Instructions to follow:
Reproduce every line of the records that follow, unchanged.

Dataset rows:
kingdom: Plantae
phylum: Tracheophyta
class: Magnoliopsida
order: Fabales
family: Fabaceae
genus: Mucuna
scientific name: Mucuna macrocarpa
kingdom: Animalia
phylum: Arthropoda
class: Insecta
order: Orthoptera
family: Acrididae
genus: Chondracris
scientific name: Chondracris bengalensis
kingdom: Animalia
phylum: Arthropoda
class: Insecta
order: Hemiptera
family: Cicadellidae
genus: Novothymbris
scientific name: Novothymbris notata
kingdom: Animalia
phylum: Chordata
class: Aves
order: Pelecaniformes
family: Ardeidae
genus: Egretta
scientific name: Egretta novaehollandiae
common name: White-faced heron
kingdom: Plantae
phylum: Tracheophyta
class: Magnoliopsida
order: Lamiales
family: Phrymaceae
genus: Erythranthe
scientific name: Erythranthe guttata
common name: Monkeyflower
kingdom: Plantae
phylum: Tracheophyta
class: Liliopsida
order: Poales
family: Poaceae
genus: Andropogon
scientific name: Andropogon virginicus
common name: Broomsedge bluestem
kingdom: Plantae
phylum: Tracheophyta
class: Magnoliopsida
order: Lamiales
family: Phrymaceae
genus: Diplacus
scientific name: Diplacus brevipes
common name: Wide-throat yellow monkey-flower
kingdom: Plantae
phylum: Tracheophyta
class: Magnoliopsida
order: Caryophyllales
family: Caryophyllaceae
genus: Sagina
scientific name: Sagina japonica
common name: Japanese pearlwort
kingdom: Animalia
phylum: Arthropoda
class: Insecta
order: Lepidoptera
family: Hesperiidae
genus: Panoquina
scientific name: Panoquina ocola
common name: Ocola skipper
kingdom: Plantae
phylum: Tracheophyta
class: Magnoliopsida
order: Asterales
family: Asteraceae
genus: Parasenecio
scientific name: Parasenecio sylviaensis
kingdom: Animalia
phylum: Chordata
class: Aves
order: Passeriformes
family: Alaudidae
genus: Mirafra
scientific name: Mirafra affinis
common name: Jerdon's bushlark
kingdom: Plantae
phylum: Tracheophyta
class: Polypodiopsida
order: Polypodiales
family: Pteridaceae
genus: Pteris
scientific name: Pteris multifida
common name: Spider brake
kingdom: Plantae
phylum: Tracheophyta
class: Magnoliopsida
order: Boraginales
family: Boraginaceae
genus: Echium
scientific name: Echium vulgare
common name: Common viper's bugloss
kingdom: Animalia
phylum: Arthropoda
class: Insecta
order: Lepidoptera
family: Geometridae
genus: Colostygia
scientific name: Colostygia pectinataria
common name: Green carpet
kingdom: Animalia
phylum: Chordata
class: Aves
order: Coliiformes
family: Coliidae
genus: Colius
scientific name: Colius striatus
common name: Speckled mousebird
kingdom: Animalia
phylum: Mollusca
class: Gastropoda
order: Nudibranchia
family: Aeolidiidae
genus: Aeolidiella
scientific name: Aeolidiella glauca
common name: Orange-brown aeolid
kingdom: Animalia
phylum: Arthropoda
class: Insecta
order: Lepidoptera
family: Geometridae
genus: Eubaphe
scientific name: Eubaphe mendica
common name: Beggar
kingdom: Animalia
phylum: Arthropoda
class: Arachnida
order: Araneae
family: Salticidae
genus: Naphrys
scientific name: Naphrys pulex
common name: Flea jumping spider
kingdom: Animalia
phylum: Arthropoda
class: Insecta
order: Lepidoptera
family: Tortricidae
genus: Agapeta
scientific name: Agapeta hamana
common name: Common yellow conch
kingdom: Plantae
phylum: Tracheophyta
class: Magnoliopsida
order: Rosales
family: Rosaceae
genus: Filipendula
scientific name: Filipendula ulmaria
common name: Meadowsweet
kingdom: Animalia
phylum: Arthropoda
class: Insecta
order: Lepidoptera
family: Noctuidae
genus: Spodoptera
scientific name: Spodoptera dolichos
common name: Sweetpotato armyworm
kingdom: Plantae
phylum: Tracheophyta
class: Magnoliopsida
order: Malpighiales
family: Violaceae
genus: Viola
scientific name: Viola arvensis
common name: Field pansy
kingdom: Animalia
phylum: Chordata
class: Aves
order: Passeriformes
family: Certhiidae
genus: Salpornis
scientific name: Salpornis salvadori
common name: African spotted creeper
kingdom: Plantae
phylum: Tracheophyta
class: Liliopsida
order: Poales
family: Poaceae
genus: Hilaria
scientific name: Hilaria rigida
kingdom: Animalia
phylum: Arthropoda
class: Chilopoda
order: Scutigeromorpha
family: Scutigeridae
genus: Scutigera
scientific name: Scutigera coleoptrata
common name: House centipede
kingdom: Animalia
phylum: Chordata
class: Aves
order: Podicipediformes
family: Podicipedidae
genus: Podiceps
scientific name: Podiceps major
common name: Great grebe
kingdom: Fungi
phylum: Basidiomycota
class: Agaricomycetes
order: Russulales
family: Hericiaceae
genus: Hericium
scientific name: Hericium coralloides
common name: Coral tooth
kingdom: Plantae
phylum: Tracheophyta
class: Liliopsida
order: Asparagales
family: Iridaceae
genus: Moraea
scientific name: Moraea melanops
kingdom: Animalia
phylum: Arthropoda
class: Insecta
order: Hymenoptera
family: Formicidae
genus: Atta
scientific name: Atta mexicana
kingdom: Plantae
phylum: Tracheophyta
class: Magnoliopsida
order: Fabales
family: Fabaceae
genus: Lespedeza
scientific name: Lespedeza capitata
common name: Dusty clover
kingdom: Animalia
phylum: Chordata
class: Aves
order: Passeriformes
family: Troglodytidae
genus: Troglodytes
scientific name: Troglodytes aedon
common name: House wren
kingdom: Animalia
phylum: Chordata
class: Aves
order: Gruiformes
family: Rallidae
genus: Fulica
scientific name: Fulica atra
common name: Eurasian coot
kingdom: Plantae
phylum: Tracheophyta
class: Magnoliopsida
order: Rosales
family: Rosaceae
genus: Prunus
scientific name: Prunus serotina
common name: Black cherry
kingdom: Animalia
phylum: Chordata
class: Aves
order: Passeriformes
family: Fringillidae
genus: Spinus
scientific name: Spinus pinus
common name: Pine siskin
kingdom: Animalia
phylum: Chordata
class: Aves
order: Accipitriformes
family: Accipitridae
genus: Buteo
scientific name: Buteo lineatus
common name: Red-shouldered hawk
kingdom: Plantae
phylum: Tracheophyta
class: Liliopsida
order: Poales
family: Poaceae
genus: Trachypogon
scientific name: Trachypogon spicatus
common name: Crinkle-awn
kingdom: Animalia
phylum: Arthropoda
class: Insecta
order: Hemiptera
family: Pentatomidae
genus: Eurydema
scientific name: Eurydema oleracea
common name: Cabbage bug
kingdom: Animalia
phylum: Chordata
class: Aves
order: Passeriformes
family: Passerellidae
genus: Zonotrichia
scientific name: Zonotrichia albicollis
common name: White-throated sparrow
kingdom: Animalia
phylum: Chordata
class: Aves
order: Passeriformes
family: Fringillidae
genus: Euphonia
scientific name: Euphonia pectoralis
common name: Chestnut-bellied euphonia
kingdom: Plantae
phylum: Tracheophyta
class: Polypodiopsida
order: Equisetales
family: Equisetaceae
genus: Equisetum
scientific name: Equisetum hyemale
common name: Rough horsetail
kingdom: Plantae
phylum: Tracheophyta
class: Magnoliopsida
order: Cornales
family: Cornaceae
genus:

Complete output:
kingdom: Plantae
phylum: Tracheophyta
class: Magnoliopsida
order: Fabales
family: Fabaceae
genus: Mucuna
scientific name: Mucuna macrocarpa
kingdom: Animalia
phylum: Arthropoda
class: Insecta
order: Orthoptera
family: Acrididae
genus: Chondracris
scientific name: Chondracris bengalensis
kingdom: Animalia
phylum: Arthropoda
class: Insecta
order: Hemiptera
family: Cicadellidae
genus: Novothymbris
scientific name: Novothymbris notata
kingdom: Animalia
phylum: Chordata
class: Aves
order: Pelecaniformes
family: Ardeidae
genus: Egretta
scientific name: Egretta novaehollandiae
common name: White-faced heron
kingdom: Plantae
phylum: Tracheophyta
class: Magnoliopsida
order: Lamiales
family: Phrymaceae
genus: Erythranthe
scientific name: Erythranthe guttata
common name: Monkeyflower
kingdom: Plantae
phylum: Tracheophyta
class: Liliopsida
order: Poales
family: Poaceae
genus: Andropogon
scientific name: Andropogon virginicus
common name: Broomsedge bluestem
kingdom: Plantae
phylum: Tracheophyta
class: Magnoliopsida
order: Lamiales
family: Phrymaceae
genus: Diplacus
scientific name: Diplacus brevipes
common name: Wide-throat yellow monkey-flower
kingdom: Plantae
phylum: Tracheophyta
class: Magnoliopsida
order: Caryophyllales
family: Caryophyllaceae
genus: Sagina
scientific name: Sagina japonica
common name: Japanese pearlwort
kingdom: Animalia
phylum: Arthropoda
class: Insecta
order: Lepidoptera
family: Hesperiidae
genus: Panoquina
scientific name: Panoquina ocola
common name: Ocola skipper
kingdom: Plantae
phylum: Tracheophyta
class: Magnoliopsida
order: Asterales
family: Asteraceae
genus: Parasenecio
scientific name: Parasenecio sylviaensis
kingdom: Animalia
phylum: Chordata
class: Aves
order: Passeriformes
family: Alaudidae
genus: Mirafra
scientific name: Mirafra affinis
common name: Jerdon's bushlark
kingdom: Plantae
phylum: Tracheophyta
class: Polypodiopsida
order: Polypodiales
family: Pteridaceae
genus: Pteris
scientific name: Pteris multifida
common name: Spider brake
kingdom: Plantae
phylum: Tracheophyta
class: Magnoliopsida
order: Boraginales
family: Boraginaceae
genus: Echium
scientific name: Echium vulgare
common name: Common viper's bugloss
kingdom: Animalia
phylum: Arthropoda
class: Insecta
order: Lepidoptera
family: Geometridae
genus: Colostygia
scientific name: Colostygia pectinataria
common name: Green carpet
kingdom: Animalia
phylum: Chordata
class: Aves
order: Coliiformes
family: Coliidae
genus: Colius
scientific name: Colius striatus
common name: Speckled mousebird
kingdom: Animalia
phylum: Mollusca
class: Gastropoda
order: Nudibranchia
family: Aeolidiidae
genus: Aeolidiella
scientific name: Aeolidiella glauca
common name: Orange-brown aeolid
kingdom: Animalia
phylum: Arthropoda
class: Insecta
order: Lepidoptera
family: Geometridae
genus: Eubaphe
scientific name: Eubaphe mendica
common name: Beggar
kingdom: Animalia
phylum: Arthropoda
class: Arachnida
order: Araneae
family: Salticidae
genus: Naphrys
scientific name: Naphrys pulex
common name: Flea jumping spider
kingdom: Animalia
phylum: Arthropoda
class: Insecta
order: Lepidoptera
family: Tortricidae
genus: Agapeta
scientific name: Agapeta hamana
common name: Common yellow conch
kingdom: Plantae
phylum: Tracheophyta
class: Magnoliopsida
order: Rosales
family: Rosaceae
genus: Filipendula
scientific name: Filipendula ulmaria
common name: Meadowsweet
kingdom: Animalia
phylum: Arthropoda
class: Insecta
order: Lepidoptera
family: Noctuidae
genus: Spodoptera
scientific name: Spodoptera dolichos
common name: Sweetpotato armyworm
kingdom: Plantae
phylum: Tracheophyta
class: Magnoliopsida
order: Malpighiales
family: Violaceae
genus: Viola
scientific name: Viola arvensis
common name: Field pansy
kingdom: Animalia
phylum: Chordata
class: Aves
order: Passeriformes
family: Certhiidae
genus: Salpornis
scientific name: Salpornis salvadori
common name: African spotted creeper
kingdom: Plantae
phylum: Tracheophyta
class: Liliopsida
order: Poales
family: Poaceae
genus: Hilaria
scientific name: Hilaria rigida
kingdom: Animalia
phylum: Arthropoda
class: Chilopoda
order: Scutigeromorpha
family: Scutigeridae
genus: Scutigera
scientific name: Scutigera coleoptrata
common name: House centipede
kingdom: Animalia
phylum: Chordata
class: Aves
order: Podicipediformes
family: Podicipedidae
genus: Podiceps
scientific name: Podiceps major
common name: Great grebe
kingdom: Fungi
phylum: Basidiomycota
class: Agaricomycetes
order: Russulales
family: Hericiaceae
genus: Hericium
scientific name: Hericium coralloides
common name: Coral tooth
kingdom: Plantae
phylum: Tracheophyta
class: Liliopsida
order: Asparagales
family: Iridaceae
genus: Moraea
scientific name: Moraea melanops
kingdom: Animalia
phylum: Arthropoda
class: Insecta
order: Hymenoptera
family: Formicidae
genus: Atta
scientific name: Atta mexicana
kingdom: Plantae
phylum: Tracheophyta
class: Magnoliopsida
order: Fabales
family: Fabaceae
genus: Lespedeza
scientific name: Lespedeza capitata
common name: Dusty clover
kingdom: Animalia
phylum: Chordata
class: Aves
order: Passeriformes
family: Troglodytidae
genus: Troglodytes
scientific name: Troglodytes aedon
common name: House wren
kingdom: Animalia
phylum: Chordata
class: Aves
order: Gruiformes
family: Rallidae
genus: Fulica
scientific name: Fulica atra
common name: Eurasian coot
kingdom: Plantae
phylum: Tracheophyta
class: Magnoliopsida
order: Rosales
family: Rosaceae
genus: Prunus
scientific name: Prunus serotina
common name: Black cherry
kingdom: Animalia
phylum: Chordata
class: Aves
order: Passeriformes
family: Fringillidae
genus: Spinus
scientific name: Spinus pinus
common name: Pine siskin
kingdom: Animalia
phylum: Chordata
class: Aves
order: Accipitriformes
family: Accipitridae
genus: Buteo
scientific name: Buteo lineatus
common name: Red-shouldered hawk
kingdom: Plantae
phylum: Tracheophyta
class: Liliopsida
order: Poales
family: Poaceae
genus: Trachypogon
scientific name: Trachypogon spicatus
common name: Crinkle-awn
kingdom: Animalia
phylum: Arthropoda
class: Insecta
order: Hemiptera
family: Pentatomidae
genus: Eurydema
scientific name: Eurydema oleracea
common name: Cabbage bug
kingdom: Animalia
phylum: Chordata
class: Aves
order: Passeriformes
family: Passerellidae
genus: Zonotrichia
scientific name: Zonotrichia albicollis
common name: White-throated sparrow
kingdom: Animalia
phylum: Chordata
class: Aves
order: Passeriformes
family: Fringillidae
genus: Euphonia
scientific name: Euphonia pectoralis
common name: Chestnut-bellied euphonia
kingdom: Plantae
phylum: Tracheophyta
class: Polypodiopsida
order: Equisetales
family: Equisetaceae
genus: Equisetum
scientific name: Equisetum hyemale
common name: Rough horsetail
kingdom: Plantae
phylum: Tracheophyta
class: Magnoliopsida
order: Cornales
family: Cornaceae
genus:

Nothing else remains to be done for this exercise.